EXTRAIT DU TEXTE:
:::

Il s’est agi pour la gauche à l’époque, de poursuivre une lutte déjà enclenchée par cet élément pour jouer notamment sur les insuffisances dans l’exercice de la souveraineté, sur le blocage dans l’économie et sur les lacunes dans la pratique d’une démocratie authentique.

Comportements idéologiques des partis de gauche

Il faut rappeler que les figures de la gauche évoluent dans tous les secteurs de la nation, notamment politique, économique, culturel, religieux etc… Des partis comme le PAI qui est l’héritier des mouvements précurseurs de la Gauche Sénégalaise, Le Parti de l’Indépendance et du Travail (PIT), La Ligue Démocratique/ Mouvement Pour le Parti et le Travail (Ld), AJ/ PADS etc…, sont autant de partis qui se sont illustrés durant ces décennies de lutte âpres pour obtenir, ce qu’Abdoulaye Bathily intitulait dans son œuvre «  Passion de Liberté » : l’acquisition de nouveaux droits même si le chantier est toujours à construire. Pour le Secrétaire général de la LD/MPT, la lutte ne s’arrête pas à l’alternance politique. Il faut, au–delà, faire appel à l’alternative.

:::

DONNÉES FOURNIES:
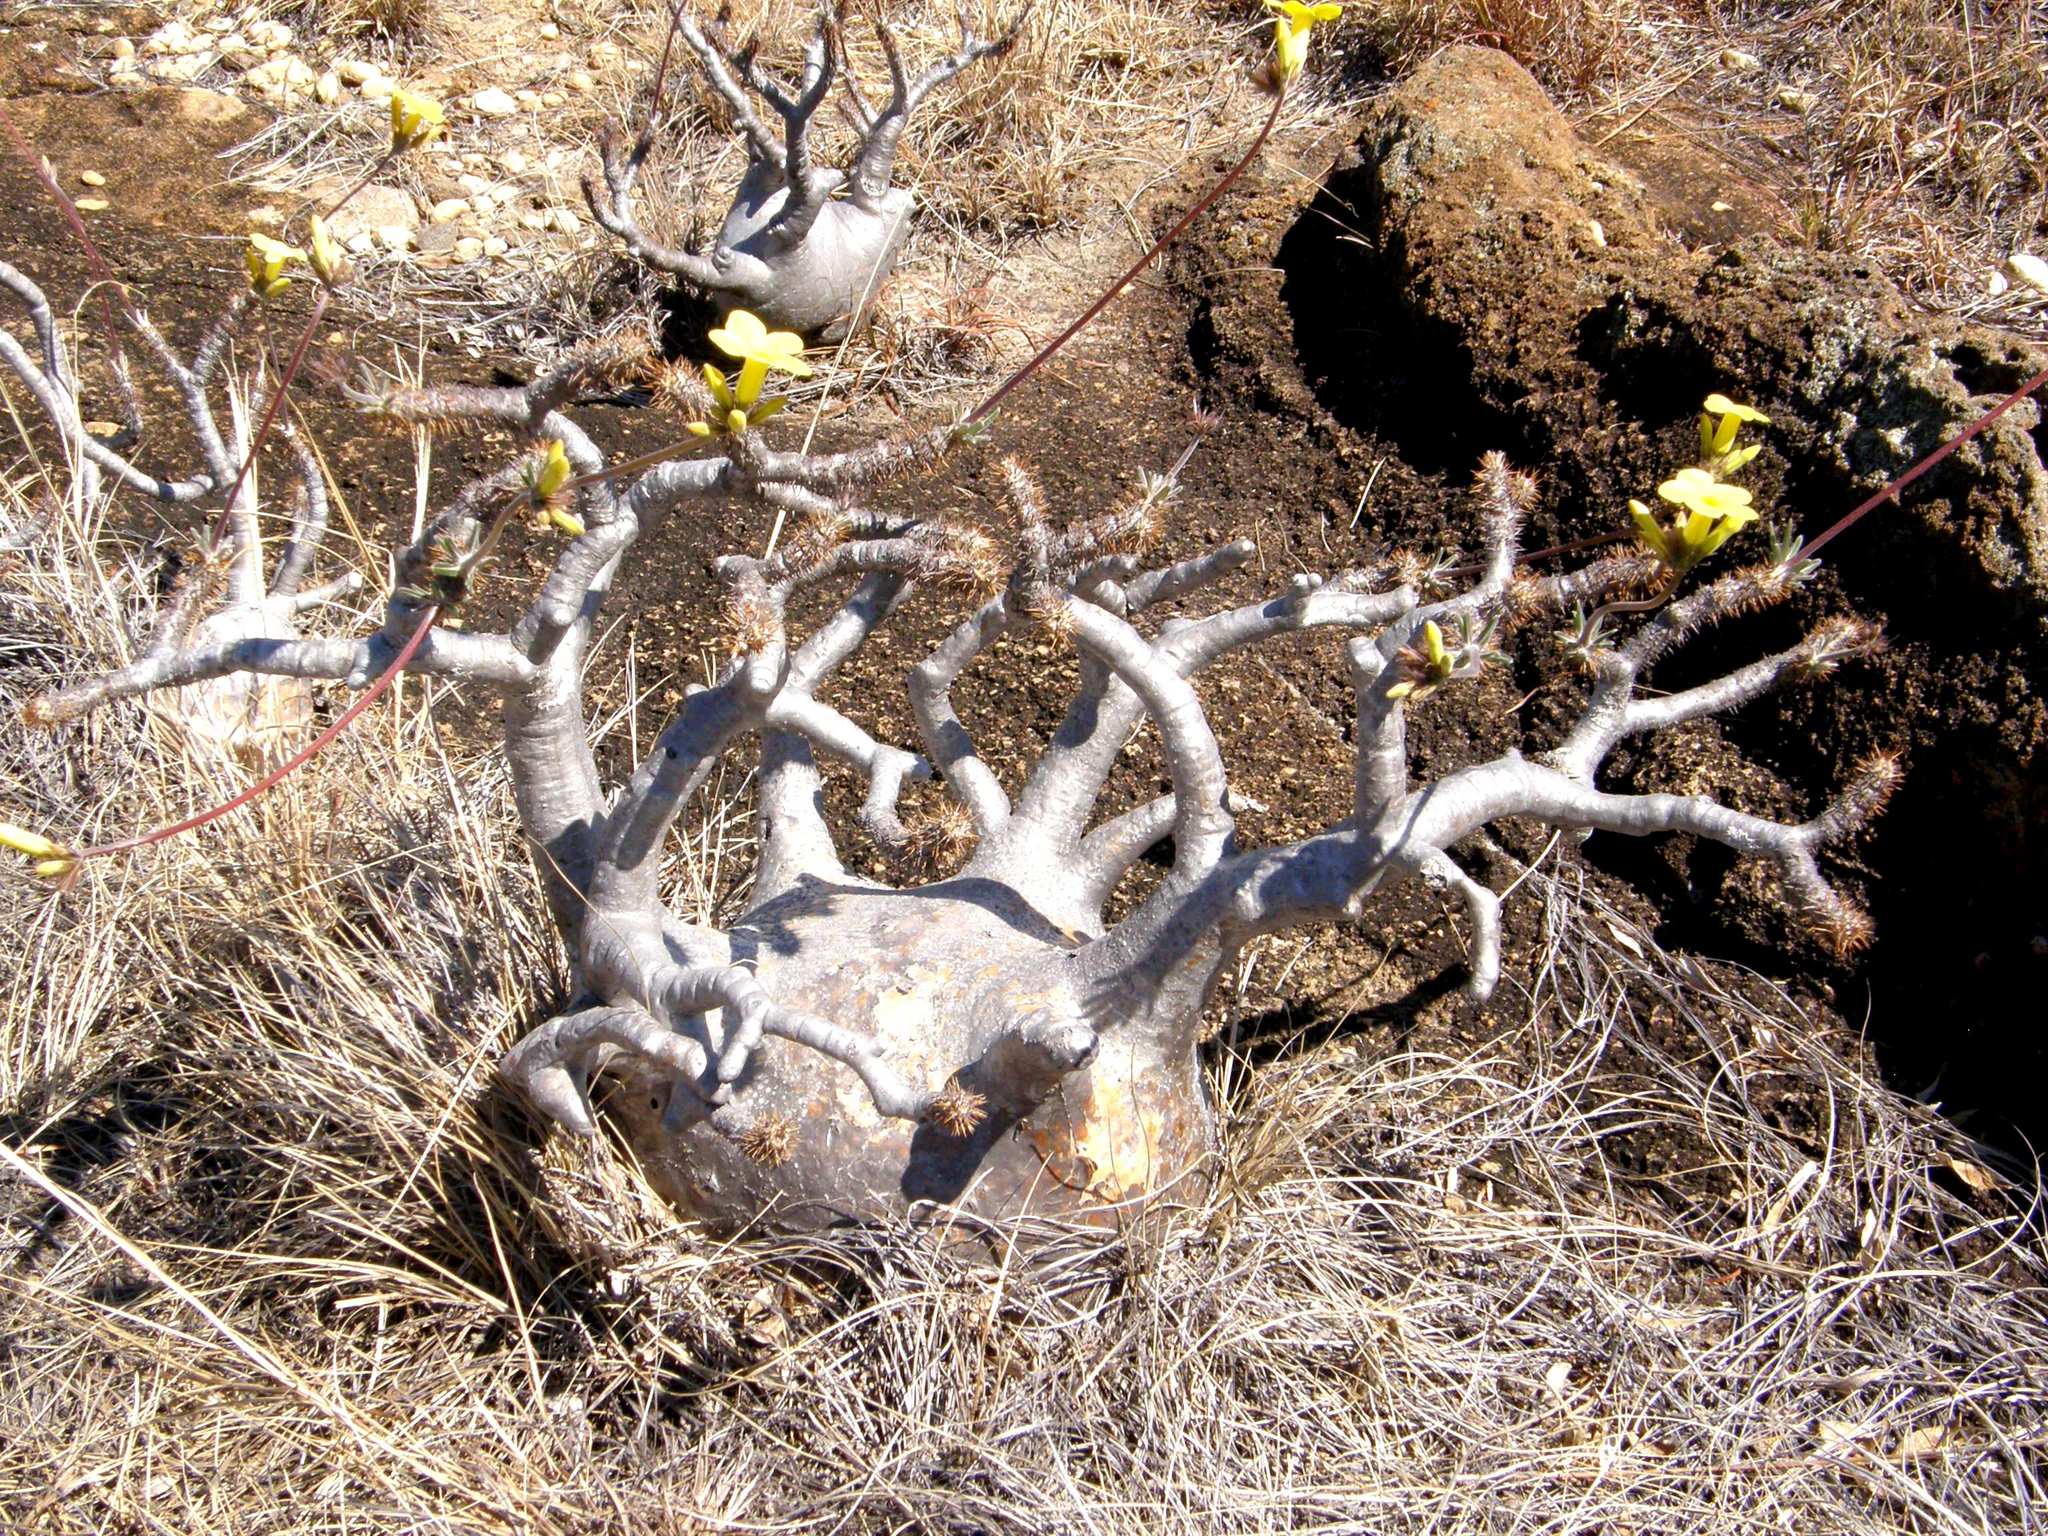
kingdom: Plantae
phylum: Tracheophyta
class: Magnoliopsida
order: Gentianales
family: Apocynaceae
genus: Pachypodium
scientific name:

:::

CONSIGNE 1:
Pour chacune des affirmations suivantes, indiquez par oui ou par non si elle concorde avec le texte sur la gauche sénégalaise, en citant à l’identique les mots du texte qui permettent de trancher. (a) Le PAI y est présenté comme l’héritier des mouvements précurseurs de la Gauche Sénégalaise. (b) Selon le Secrétaire général de la LD/MPT, la lutte prend fin avec l’alternance politique. (c) Les figures de la gauche n’évoluent que dans le secteur politique.
CONSIGNE 2:
Recopiez le passage du texte sur la gauche sénégalaise compris entre « Il s’est agi » et « d’une démocratie authentique. », ces deux segments inclus.

CORRIGÉ 1:
(a) Oui : « le PAI qui est l’héritier des mouvements précurseurs de la Gauche Sénégalaise ».
(b) Non : « la lutte ne s’arrête pas à l’alternance politique ».
(c) Non : « les figures de la gauche évoluent dans tous les secteurs de la nation ».

CORRIGÉ 2:
Il s’est agi pour la gauche à l’époque, de poursuivre une lutte déjà enclenchée par cet élément pour jouer notamment sur les insuffisances dans l’exercice de la souveraineté, sur le blocage dans l’économie et sur les lacunes dans la pratique d’une démocratie authentique.